Managing a sales team would be pretty easy if it were not for the "managing people" part . . . No one seeks to destroy the potential of their salespeople. However, sales managers, especially those who also function as a salesperson are so busy they can fail to make managing salespeople a priority.
We recently helped a Client hire a new salesperson. I will call the new salesperson Mary.She was hired with high expectations. She fit the job well, had industry experience, and was excited to do the job. Two months into the job, her sales manager was not happy. Mary had no clue she was underperforming. The hammer was about to drop on her and she did not know it.
There were three key things Mary's sales manager failed to do that destroyed her potential:
- Expectations were not set with Mary regarding day-to-day activity levels and short-term sales goals.
- Mary was not trained on the sales process. Instead, another salesperson did a "ride along," demonstrated his sales process, and then went back to his own territory.
- The sales manager's communication with her was limited while others on the sales team had almost daily interaction.
Have you seen or heard of this before? Unfortunately, what I am sharing is all-too-common.
All problems start at the head . . . If you know how to hire the right salesperson (If you do not know how, you better read this article that tells you how to.), but performance fails early on - you likely failed to manage and onboard the new salesperson properly.
Good salespeople want to know what is expected of them, be given feedback and direction, and they need encouragement.
"Sell as much as you can" is not a clear expectation.
Salespeople need a goal. The best salespeople are naturally competitive with others and with themselves. They need to know the standards that they are being measured against. Failure to set goals will result in lost motivation and lost opportunity. In Mary's case, her manager's expectation was to sell so much it creates a tax dilemna for the company.
"Sell as much as you can" is not a clear expectation - especially in a business with a short sales cycle and high sales volume.
If your company has a longer, more complex sales cycle, then day-to-day activities will serve as an immediate "barometer" for how well the salesperson is doing. What is done today leads to future sales.
Set activity and sales expectations so that the sales team member AND you know how well they are doing. The time to begin sharing expectations is during the interview process, during onboarding, and continuously throughout employment.

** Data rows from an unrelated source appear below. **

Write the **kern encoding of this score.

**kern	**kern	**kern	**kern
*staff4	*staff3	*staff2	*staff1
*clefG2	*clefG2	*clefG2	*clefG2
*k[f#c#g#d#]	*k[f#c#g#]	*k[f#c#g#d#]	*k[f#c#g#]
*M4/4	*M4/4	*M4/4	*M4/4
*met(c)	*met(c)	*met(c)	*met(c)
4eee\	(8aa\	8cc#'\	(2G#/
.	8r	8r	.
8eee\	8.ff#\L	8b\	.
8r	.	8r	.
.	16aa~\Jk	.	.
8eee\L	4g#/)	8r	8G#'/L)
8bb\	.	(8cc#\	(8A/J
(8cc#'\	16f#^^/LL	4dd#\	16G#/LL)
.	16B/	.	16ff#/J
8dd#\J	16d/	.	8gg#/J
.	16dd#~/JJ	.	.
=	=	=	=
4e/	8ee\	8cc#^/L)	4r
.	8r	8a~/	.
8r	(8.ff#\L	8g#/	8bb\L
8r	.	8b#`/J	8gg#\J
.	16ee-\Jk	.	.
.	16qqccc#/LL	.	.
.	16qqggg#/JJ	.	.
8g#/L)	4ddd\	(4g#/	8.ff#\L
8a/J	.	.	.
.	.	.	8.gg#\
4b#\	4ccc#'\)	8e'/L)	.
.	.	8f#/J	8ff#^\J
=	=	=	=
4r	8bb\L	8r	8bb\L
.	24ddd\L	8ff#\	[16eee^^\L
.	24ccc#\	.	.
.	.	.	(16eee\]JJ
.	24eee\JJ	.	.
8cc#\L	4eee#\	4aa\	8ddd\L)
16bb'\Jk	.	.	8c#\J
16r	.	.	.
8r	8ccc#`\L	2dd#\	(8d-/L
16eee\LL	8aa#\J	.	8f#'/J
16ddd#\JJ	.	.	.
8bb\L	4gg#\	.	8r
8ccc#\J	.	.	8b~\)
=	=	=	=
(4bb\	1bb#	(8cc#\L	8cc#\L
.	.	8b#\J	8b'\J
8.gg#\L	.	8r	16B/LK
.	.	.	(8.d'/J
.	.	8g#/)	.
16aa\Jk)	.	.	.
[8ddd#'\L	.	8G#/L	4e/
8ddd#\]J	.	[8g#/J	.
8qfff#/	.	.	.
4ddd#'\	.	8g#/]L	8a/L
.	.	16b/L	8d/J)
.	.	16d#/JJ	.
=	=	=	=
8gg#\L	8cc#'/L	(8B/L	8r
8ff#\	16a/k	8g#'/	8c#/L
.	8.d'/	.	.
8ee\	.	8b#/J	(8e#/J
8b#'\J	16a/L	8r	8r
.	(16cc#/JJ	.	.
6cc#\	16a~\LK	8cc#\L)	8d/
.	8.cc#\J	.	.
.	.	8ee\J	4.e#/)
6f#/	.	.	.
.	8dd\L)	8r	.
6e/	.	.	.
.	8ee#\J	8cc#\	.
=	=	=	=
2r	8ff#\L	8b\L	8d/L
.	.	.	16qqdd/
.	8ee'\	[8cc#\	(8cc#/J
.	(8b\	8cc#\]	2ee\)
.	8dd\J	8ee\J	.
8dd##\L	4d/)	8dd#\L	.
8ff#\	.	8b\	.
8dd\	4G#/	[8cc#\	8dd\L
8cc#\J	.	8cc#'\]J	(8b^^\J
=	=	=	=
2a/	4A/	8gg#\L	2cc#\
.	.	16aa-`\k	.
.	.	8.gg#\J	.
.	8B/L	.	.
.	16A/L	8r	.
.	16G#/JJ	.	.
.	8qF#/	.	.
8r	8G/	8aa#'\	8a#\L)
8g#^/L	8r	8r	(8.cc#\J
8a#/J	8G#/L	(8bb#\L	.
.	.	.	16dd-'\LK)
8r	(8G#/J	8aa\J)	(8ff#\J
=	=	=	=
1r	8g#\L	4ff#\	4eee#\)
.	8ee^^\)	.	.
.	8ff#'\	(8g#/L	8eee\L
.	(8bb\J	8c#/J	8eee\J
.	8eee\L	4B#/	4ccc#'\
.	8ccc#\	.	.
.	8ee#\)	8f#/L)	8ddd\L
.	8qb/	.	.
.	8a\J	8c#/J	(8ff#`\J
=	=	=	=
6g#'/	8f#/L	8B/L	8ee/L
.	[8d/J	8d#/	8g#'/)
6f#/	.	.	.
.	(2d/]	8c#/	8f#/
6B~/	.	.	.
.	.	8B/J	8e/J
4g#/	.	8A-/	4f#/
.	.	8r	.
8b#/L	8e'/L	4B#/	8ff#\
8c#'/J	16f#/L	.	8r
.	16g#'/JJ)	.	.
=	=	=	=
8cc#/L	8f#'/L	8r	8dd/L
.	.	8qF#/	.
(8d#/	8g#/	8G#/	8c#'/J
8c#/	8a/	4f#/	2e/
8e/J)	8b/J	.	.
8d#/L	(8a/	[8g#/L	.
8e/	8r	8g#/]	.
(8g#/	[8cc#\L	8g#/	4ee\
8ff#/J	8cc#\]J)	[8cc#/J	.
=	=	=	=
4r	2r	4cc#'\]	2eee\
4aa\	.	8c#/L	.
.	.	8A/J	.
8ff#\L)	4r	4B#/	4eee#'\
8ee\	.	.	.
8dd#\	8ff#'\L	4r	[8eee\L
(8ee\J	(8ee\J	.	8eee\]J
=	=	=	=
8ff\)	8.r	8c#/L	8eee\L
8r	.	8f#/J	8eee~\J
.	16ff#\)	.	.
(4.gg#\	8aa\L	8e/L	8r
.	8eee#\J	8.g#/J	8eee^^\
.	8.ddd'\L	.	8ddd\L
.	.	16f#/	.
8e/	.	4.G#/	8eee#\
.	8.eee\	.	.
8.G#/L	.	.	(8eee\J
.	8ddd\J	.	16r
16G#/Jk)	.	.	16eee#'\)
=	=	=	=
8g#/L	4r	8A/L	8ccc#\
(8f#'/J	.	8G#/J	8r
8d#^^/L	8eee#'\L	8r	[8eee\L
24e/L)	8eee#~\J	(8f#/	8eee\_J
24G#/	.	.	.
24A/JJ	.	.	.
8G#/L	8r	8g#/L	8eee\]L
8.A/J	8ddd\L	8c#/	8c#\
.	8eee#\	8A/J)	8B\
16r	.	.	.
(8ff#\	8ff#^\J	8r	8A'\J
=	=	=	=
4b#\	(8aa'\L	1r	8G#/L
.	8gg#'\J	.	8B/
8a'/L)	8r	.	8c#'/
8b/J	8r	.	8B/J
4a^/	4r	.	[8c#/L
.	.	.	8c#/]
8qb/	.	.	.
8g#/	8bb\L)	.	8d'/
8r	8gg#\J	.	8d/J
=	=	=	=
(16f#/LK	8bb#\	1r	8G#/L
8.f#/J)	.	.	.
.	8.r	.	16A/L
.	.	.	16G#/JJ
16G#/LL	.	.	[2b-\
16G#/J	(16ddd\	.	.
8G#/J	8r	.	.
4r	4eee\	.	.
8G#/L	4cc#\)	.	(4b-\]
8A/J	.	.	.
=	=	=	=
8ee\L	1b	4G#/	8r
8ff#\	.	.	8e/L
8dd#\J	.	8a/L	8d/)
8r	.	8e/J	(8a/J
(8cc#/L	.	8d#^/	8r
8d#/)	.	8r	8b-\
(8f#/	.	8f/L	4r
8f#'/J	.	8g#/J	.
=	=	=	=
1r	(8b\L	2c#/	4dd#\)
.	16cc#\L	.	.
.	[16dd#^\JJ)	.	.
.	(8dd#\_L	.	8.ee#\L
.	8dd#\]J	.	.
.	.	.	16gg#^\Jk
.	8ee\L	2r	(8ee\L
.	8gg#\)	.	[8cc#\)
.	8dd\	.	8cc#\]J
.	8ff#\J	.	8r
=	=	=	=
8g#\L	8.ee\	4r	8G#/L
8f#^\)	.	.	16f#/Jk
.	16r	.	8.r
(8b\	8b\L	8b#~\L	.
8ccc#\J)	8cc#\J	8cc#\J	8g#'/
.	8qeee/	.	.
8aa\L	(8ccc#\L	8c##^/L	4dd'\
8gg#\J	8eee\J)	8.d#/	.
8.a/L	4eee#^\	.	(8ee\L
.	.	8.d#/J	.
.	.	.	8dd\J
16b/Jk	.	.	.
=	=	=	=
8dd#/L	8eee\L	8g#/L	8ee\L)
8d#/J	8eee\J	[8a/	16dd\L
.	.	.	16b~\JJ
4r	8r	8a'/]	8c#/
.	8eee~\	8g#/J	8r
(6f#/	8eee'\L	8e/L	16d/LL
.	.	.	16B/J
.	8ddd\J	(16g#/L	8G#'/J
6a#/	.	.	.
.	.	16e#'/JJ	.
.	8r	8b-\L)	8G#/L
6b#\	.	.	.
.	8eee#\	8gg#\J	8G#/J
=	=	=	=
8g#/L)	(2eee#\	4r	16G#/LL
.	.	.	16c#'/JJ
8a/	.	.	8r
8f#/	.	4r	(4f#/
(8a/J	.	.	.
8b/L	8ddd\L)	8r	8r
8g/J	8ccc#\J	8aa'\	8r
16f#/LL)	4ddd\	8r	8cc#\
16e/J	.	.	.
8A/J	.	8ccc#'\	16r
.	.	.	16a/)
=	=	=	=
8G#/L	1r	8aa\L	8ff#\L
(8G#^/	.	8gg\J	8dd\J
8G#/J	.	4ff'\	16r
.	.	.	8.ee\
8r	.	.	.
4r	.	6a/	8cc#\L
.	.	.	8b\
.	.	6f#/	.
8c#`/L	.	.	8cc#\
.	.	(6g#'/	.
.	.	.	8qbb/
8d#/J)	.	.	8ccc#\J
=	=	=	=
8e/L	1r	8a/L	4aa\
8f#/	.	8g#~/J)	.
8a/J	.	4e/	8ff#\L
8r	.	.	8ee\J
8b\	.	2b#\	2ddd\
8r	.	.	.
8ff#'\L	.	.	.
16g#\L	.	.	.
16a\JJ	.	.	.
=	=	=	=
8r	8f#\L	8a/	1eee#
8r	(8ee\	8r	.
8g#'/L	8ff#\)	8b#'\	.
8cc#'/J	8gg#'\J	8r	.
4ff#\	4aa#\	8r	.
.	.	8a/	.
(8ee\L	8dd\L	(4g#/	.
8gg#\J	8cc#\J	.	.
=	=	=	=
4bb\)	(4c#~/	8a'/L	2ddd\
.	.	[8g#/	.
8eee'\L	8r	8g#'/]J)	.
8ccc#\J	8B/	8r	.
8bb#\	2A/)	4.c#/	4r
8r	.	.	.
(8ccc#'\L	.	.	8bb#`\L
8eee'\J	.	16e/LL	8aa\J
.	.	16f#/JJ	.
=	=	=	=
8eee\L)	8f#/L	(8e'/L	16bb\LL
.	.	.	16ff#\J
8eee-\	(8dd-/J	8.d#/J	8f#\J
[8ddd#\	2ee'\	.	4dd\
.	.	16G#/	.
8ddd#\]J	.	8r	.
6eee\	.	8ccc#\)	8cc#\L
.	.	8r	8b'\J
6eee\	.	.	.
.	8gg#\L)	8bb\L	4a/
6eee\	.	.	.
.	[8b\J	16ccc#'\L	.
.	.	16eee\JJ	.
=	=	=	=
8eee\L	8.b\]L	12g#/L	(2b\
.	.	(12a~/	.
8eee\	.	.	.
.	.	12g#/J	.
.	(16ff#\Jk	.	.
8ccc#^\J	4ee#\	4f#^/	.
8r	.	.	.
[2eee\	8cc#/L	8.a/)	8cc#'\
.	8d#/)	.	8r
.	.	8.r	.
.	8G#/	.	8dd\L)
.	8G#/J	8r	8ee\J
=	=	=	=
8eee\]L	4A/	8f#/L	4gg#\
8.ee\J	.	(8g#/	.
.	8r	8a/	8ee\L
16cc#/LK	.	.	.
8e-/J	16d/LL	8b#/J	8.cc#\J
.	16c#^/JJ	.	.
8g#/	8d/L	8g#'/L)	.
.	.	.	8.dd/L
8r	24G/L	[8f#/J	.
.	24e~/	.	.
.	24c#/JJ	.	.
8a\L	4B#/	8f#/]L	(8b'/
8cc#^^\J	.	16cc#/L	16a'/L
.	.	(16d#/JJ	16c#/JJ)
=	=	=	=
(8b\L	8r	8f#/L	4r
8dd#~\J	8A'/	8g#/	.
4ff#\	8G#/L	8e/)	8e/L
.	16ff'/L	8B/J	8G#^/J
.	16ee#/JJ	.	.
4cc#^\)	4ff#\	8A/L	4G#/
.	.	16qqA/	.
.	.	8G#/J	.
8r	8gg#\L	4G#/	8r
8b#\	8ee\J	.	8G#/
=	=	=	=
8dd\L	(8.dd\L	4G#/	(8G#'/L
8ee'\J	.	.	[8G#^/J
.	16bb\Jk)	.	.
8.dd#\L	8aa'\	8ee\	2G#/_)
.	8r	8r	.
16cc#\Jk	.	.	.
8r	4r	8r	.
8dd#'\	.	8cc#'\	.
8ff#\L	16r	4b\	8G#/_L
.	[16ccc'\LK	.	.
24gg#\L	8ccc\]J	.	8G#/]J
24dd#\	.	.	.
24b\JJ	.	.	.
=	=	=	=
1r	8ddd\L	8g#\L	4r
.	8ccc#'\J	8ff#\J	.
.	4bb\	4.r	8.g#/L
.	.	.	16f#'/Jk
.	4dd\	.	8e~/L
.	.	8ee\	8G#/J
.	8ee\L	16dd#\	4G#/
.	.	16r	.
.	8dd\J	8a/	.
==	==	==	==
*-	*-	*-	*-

For example, do not discover that a remote salesperson is not prospecting adequately when you are reviewing expense reports like Mary's sales manager did. Stay ahead of poor performance by setting performance expectations and creating feedback loops.
Feedback and direction are critical.
All employees need feedback and direction - especially salespeople. The sales manager's job is to set expectations then offer feedback and direction on the team member's progress.
It is important to use a feedback process such as The Rainmaker 331 every two weeks for the first 60 days, then monthly or more frequently if needed for the duration of their employment. Mary's manager used our 331 process but not as frequently as needed. Recognizing when your salespeople need more or less feedback is important. When your salespeople do not meet expectations, you probably need to offer more feedback and direction.
You and your salespeople need to communicate - it goes both ways. Our 331 process facilitates the sharing of what is going well and not well from both of your perspectives.
Encouragement is important and personal.
“Our chief want is someone who will inspire us to be what we know we could be.”―Ralph Waldo Emerson
Encourage your people - especially those you wish to keep and see grow. Keep in mind that encouragement is intensely personal. It is important to understand that behavioral and motivational differences determine what encourages them and how they prefer to receive encouragement. Do not assume the way you prefer to be encouraged, will work for others. Identify how each sales team member likes to be encouraged using a valid sales assessment.
Being a sales manager means you actually have to, well, manage your salespeople. This requires you set clear expectations and provide feedback, direction, and encouragement. You also need to recognize that some salespeople need more of your attention than others, especially when they are new to the team. Hire the right salespeople, manage effectively, and you will add to your bottom-line.